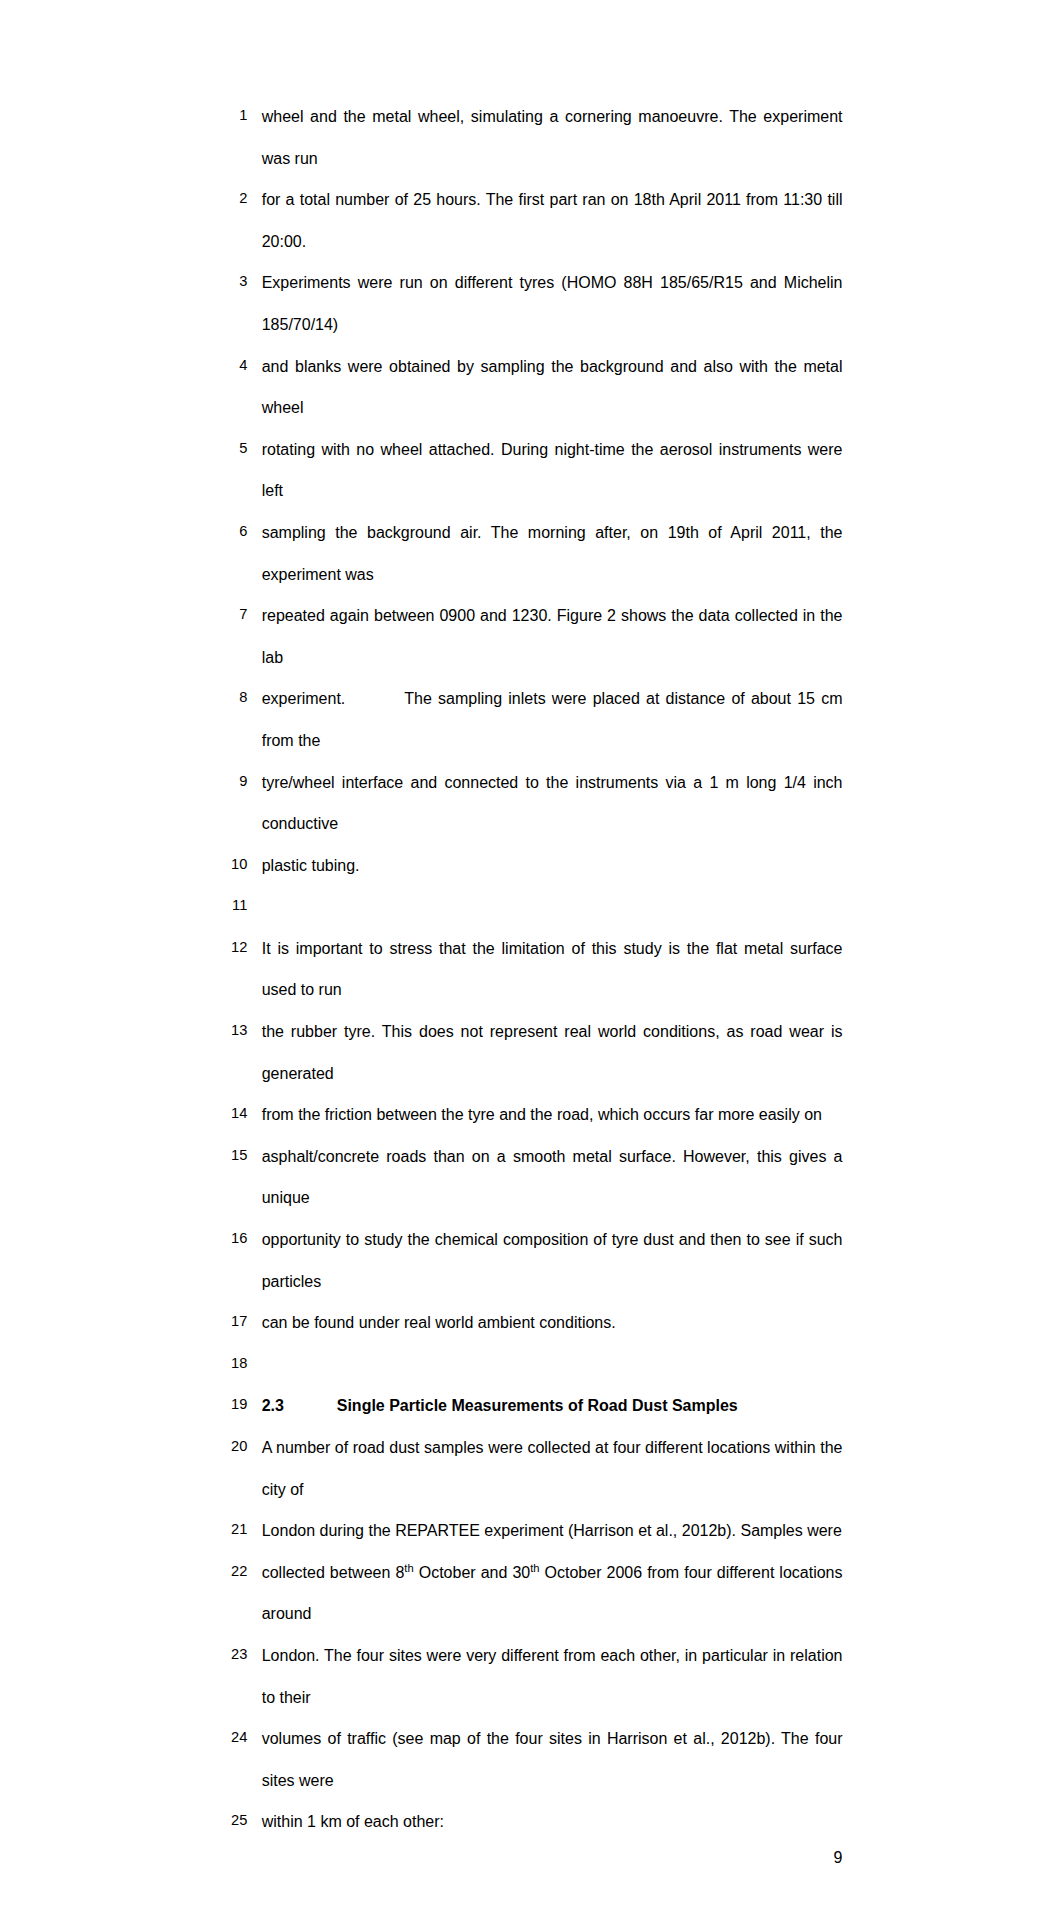wheel and the metal wheel, simulating a cornering manoeuvre. The experiment was run
for a total number of 25 hours. The first part ran on 18th April 2011 from 11:30 till 20:00.
Experiments were run on different tyres (HOMO 88H 185/65/R15 and Michelin 185/70/14)
and blanks were obtained by sampling the background and also with the metal wheel
rotating with no wheel attached. During night-time the aerosol instruments were left
sampling the background air. The morning after, on 19th of April 2011, the experiment was
repeated again between 0900 and 1230. Figure 2 shows the data collected in the lab
experiment. The sampling inlets were placed at distance of about 15 cm from the
tyre/wheel interface and connected to the instruments via a 1 m long 1/4 inch conductive
plastic tubing.
It is important to stress that the limitation of this study is the flat metal surface used to run
the rubber tyre. This does not represent real world conditions, as road wear is generated
from the friction between the tyre and the road, which occurs far more easily on
asphalt/concrete roads than on a smooth metal surface. However, this gives a unique
opportunity to study the chemical composition of tyre dust and then to see if such particles
can be found under real world ambient conditions.
2.3 Single Particle Measurements of Road Dust Samples
A number of road dust samples were collected at four different locations within the city of
London during the REPARTEE experiment (Harrison et al., 2012b). Samples were
collected between 8th October and 30th October 2006 from four different locations around
London. The four sites were very different from each other, in particular in relation to their
volumes of traffic (see map of the four sites in Harrison et al., 2012b). The four sites were
within 1 km of each other:
9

****************************************

What to work on:
Scan the lines above for the word "instruments" and copy every one where it occurs.

The completed task:
rotating with no wheel attached. During night-time the aerosol instruments were left
tyre/wheel interface and connected to the instruments via a 1 m long 1/4 inch conductive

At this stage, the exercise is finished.